May 30, 2012 at 2:02 am #253029Anonymous
GuestCuautemoc wrote:This is why it is nice to have a forum like this! To help me see, that even though I may desire to be upfront and honest in my “dealings with my fellow man”, it may indeed cause me more aggravation and grief than expected. I enjoy the directness of everyone’s responses and it has directed me to reconsider and pause my intended course of action.
Thank You!
Just for the sake of clarity, being honest isn’t antithetical to having discretion.
It isn’t dishonest to withhold information or to selectively disclose details of your life, especially if disclosing them serves no purpose beyond generating conflict.
It’s one thing to respond honestly to a question, as in “
Well, yes, honey, the other jeans are more slimming.”Quite another to offer information which immediately puts another person on the defensive and about which the other person can effect little immediate change, as in “Whew baby, have you put on some weight? Those jeans make your behind look huge!”Both of those statements are honest but only one was necessary. And withholding the unnecessary statement is not dishonest, it it considerate.
May 30, 2012 at 8:02 am #253030Anonymous
GuestI agree with MnG, the church has taught this very concept. So if it is good enough for the church to do, it is good enough for me to do. (not to say I just blindly follow the church example , I’m just sayin, discretion is often a wise course of action)

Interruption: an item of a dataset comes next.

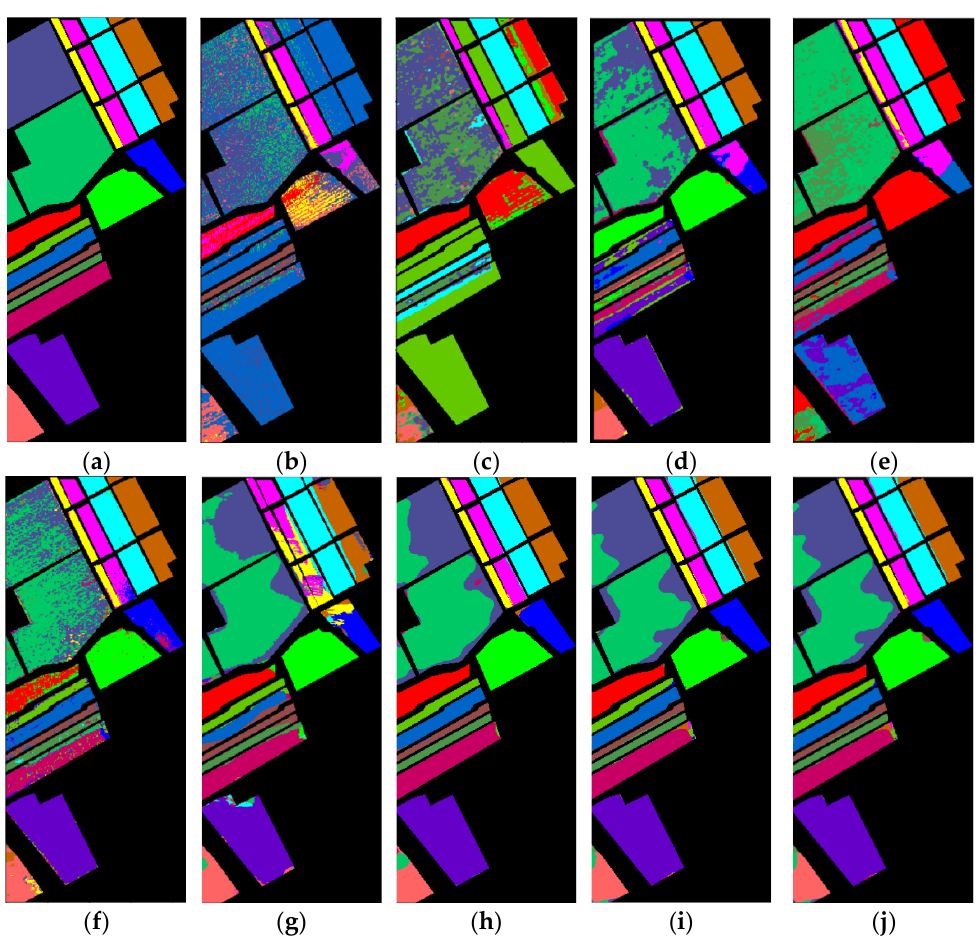
Figure 9. Classification maps resulting from nine different methods for the SA data set with three labeled samples per class. ( a ) Ground-truth. ( b ) Semi-1D CNN (26.94%). ( c ) 3D FCN (28.18%). ( d ) Semi-3D CNN (72.80%). ( e ) 3D CNN (42.56%). ( f ) 1D RNN (80.14%). ( g ) HybridSN (82.34%). ( h ) 3DCSN (91.30%). ( i ) MDSN (91.93%). ( j ) 3D-FHOG + MDSN (93.25%).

May 31, 2012 at 4:31 am #253031Anonymous
GuestSince the advice has been pretty much anonymous I want to add another viewpoint. I directly told my bishop & stake president that I no longer believed. It did have the expected consequences – I was immediately told to stand down as EQP and had my temple recommend taken. The bishop was hostile and the stake president was loving – it almost felt like good cop/bad cop.
I definitely closed some doors (I’m a strong perceiver on MTBI so I generally avoid closing doors), but for me that was the right choice.
May 31, 2012 at 5:52 am #253032Anonymous
Guestbc_pg wrote:…- I was immediately told to stand down as EQP and had my temple recommend taken. …
Wow. Now why does that sound so familiar to me.
Quote:The bishop was hostile and the stake president was loving – it almost felt like good cop/bad cop.
Yeah, except in my case it was the reverse rolls. My BP still wants me…ward/financial clerk was the last calling he offered me. The SP isn’t going to hear it. Actually, he did, and vetoed it, and the BP asked again, and SP sent my case up the food chain to the area authority. That was about three months ago. Haven’t heard a word since.
May 31, 2012 at 8:20 am #253033Anonymous
GuestKnowing how bishops/bps work and SPs work, I honestly don’t believe they script a good cop bad cop scenario in dealing with it. I just think it shows how widely different different local leaders look at things and handle things. And because of that variation, it’s usually not good to roll the dice on speaking up to them, IMO.
June 1, 2012 at 4:00 am #253034Anonymous
GuestQuote:Yeah, except in my case it was the reverse rolls. My BP still wants me…ward/financial clerk was the last calling he offered me. The SP isn’t going to hear it.
I simplified – it was actually the first counselor in the stake presidency who is also in our ward. The weirdest part was that when he came to release me he went on for like 5 minutes about how I was the best EQP the stake had ever had – it was really weird because I was thinking – you remember I just had a long discussion about how I don’t believe any of this and didn’t believe it even before you called me right?
@Heber – I very definitely agree it was not a scripted good cop/bad cop thing. It wasn’t any kind of set up at all – just a tongue in cheek expression on my part. In my case one is legitimately a great person and the other is a (no can’t use that word…no can’t use that word either…) not a very nice person.